Item de trabalho a: Segundo o texto fornecido, que temperatura o termômetro do Largo dos Mendes registrava por volta das 13h na última semana do Inverno?

NEM TUDO SÃO FLORES
Por: Simone Judica*
Não fosse o espocar das floradas dos ipês – amarelos em sua maioria – em diversos pontos da cidade, seria difícil supor que desde a última segunda-feira já é Primavera, tal a guerra travada entre as estações!
Inverno e Verão, extremados e coléricos, já dispostos pelo sábio Criador de maneira a sequer se encontrarem na ordem das estações climáticas, de uns tempos para cá têm mandado às favas as leis da natureza e, a toda força, tentam se impor, mesmo que para isso seja necessário massacrar o Outono e a Primavera.
Na última semana do Inverno, o termômetro instalado no Largo dos Mendes registrava, por volta das 13h, a marca dos 41 graus Celsius. A temperatura, exagerada até mesmo para os dias mais escaldantes do Verão, destoava por completo dos padrões meteorológicos de São Roque e configurava-se em verdadeira expulsão da estação da vez e em declarada intimidação à Primavera, para que não ousasse desabrochar, sob pena de ter suas flores e seus brotos implacável e prontamente estorricados.
O Inverno, tomado de assalto, parecia sem forças para reagir, retomar seu posto e despedir-se com modos serenos para enfim passar o bastão das estações à doce e graciosa Primavera. E ela, a seu turno, quase desfaleceu e sucumbiu ante o fogo do Verão que a atropelava e pretendia consumi-la.
Entretanto, igualmente temperamental e pouco afeito a dar-se por vencido, o Inverno recobrou sua energia e, num sopro, cobriu o céu de nuvens densas e cinzentas e mostrou que não está disposto a suportar brincadeiras e provocações do Verão, que parece haver entendido o recado e tomado o seu rumo, batendo em retirada.
A Primavera atordoou-se e mostrou-se fragilizada entre os desentendimentos e destemperos desses dois valentões. Porém, como sua delicadeza está muito longe de ser sinônimo de falta de vigor, aprumou-se para tomar o seu lugar.
A Primavera guarda um bom fôlego para soprar suas brisas e assim arejar a natureza e posicionar nuvens carregadas que, com chuvas passageiras, banham, regam e nutrem a terra e as plantas. E, além disso, conta com um bando de aliados que não a deixam sozinha na missão de promover a renovação da vida, os pássaros, que por esta época com mais entusiasmo voam e cantam, intensificam suas algazarras e namoriscam alegremente.
E assim, após vários dias de embates, finalmente hoje, enquanto escrevo a coluna São-roquices, já avisto, pela janela, várias inspiradoras nesgas de céu azul entre as nuvens que já não estão de todo acinzentadas como no início da semana.
A Primavera, de mansinho, vai se estabelecendo sobre as paisagens, as pessoas e os bichos a cada novo dia e dessa maneira natural, suave e gratuita, traz viço à paisagem, colore, embeleza e perfuma a cidade e o campo.
AGOSTO DOURADO DE IPÊ
Se a Primavera já é um espetáculo por sua própria natureza, quando ganha um reforço sóbrio por parte das mãos humanas se torna ainda mais exuberante e expressiva e todos podem se beneficiar com isso.
A floração anual do ipê amarelo a partir do mês de agosto é tradição secular em São Roque, assim como a reação de embevecimento e ternura dos são-roquenses diante de cada ipê que explode em ouro aqui, ali e acolá.

(Entradas de dados armazenados)
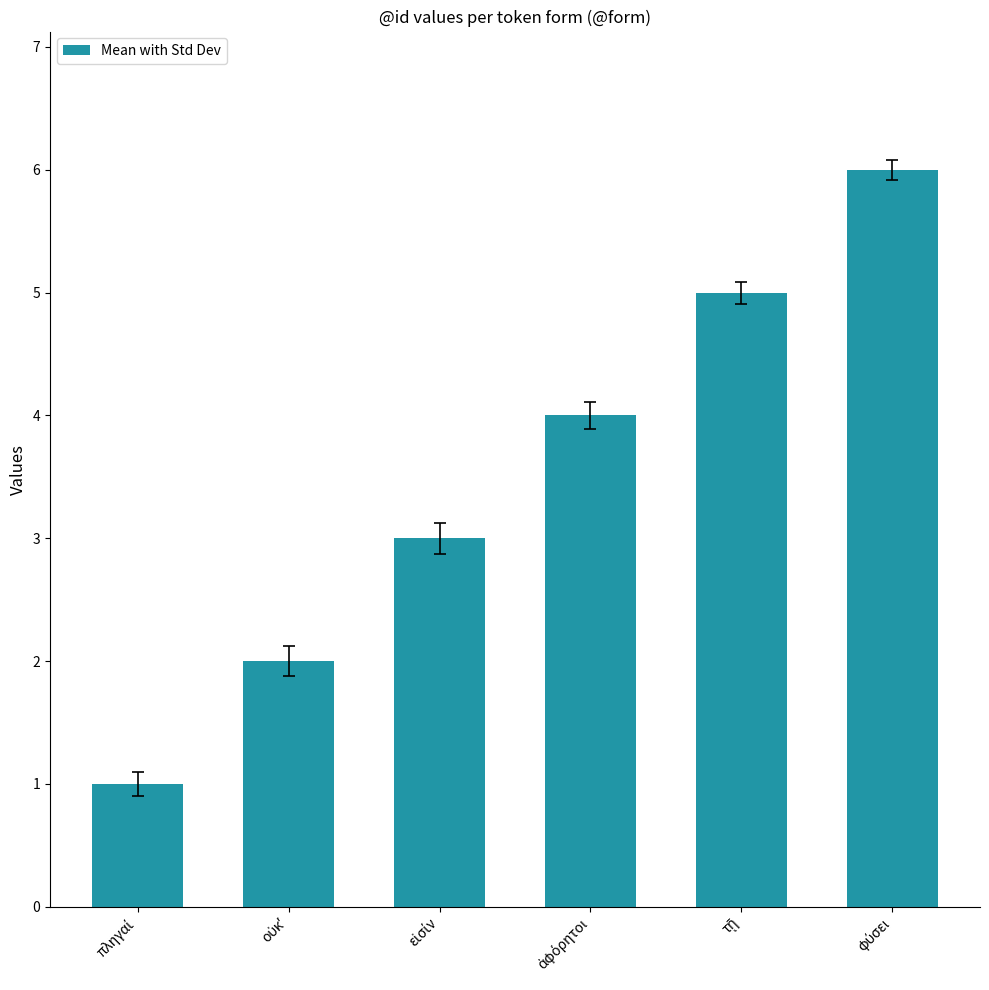

Reading right to left, transcribe all the data shown in this chart.

6	5	4	3	2	1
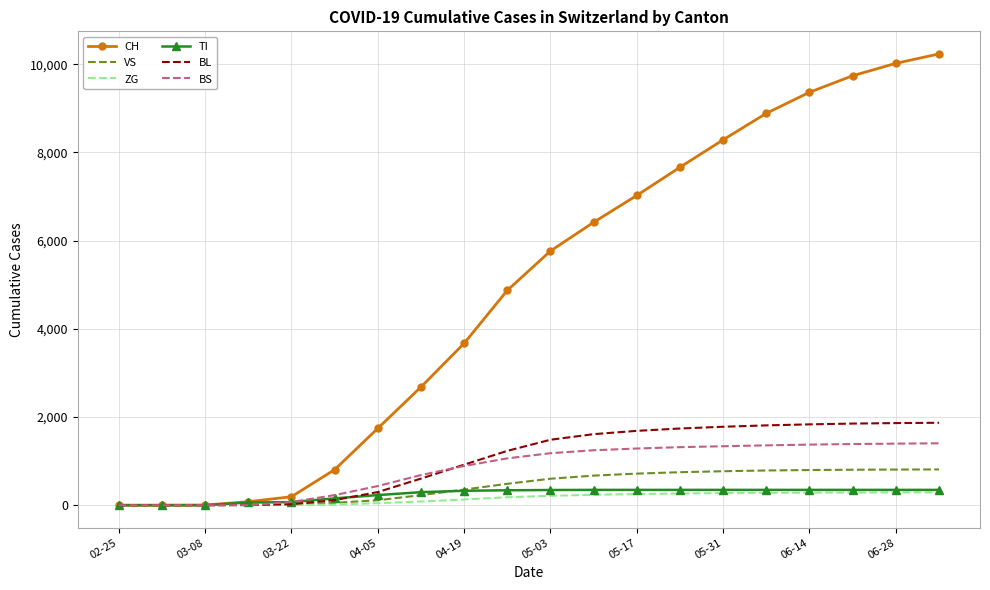

Which series has the largest total across all categories?

CH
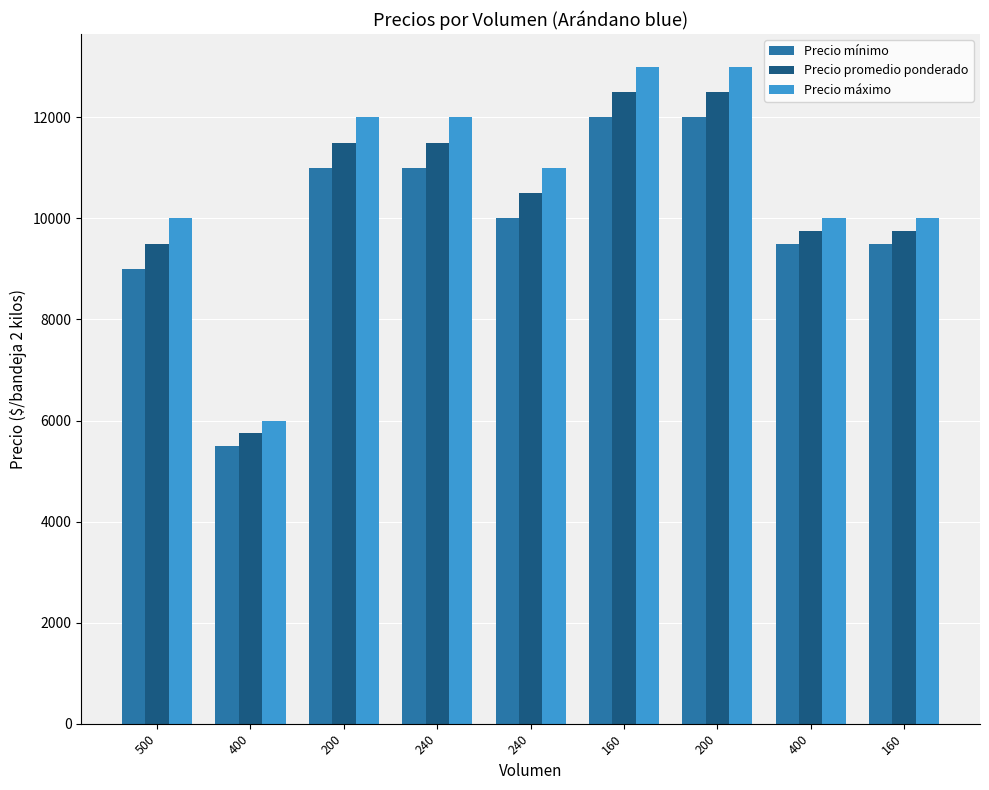

True or false: Precio máximo has a value of 6000 at 400.

True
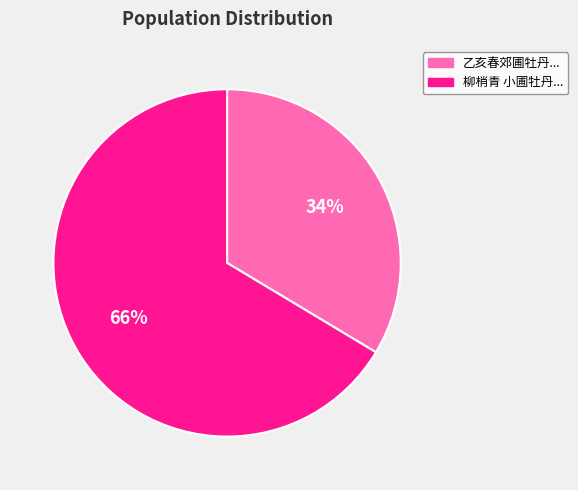

To the nearest percent, what is the average slice percentage?

50%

Item de trabalho b: Escreva todas as linhas de dados armazenados acima, sem alterar nada e sem incluir as imagens.

Resultado da tarefa a: 41 graus Celsius.

Resultado da tarefa b:
Reading right to left, transcribe all the data shown in this chart.

6	5	4	3	2	1

Which series has the largest total across all categories?

CH

True or false: Precio máximo has a value of 6000 at 400.

True

To the nearest percent, what is the average slice percentage?

50%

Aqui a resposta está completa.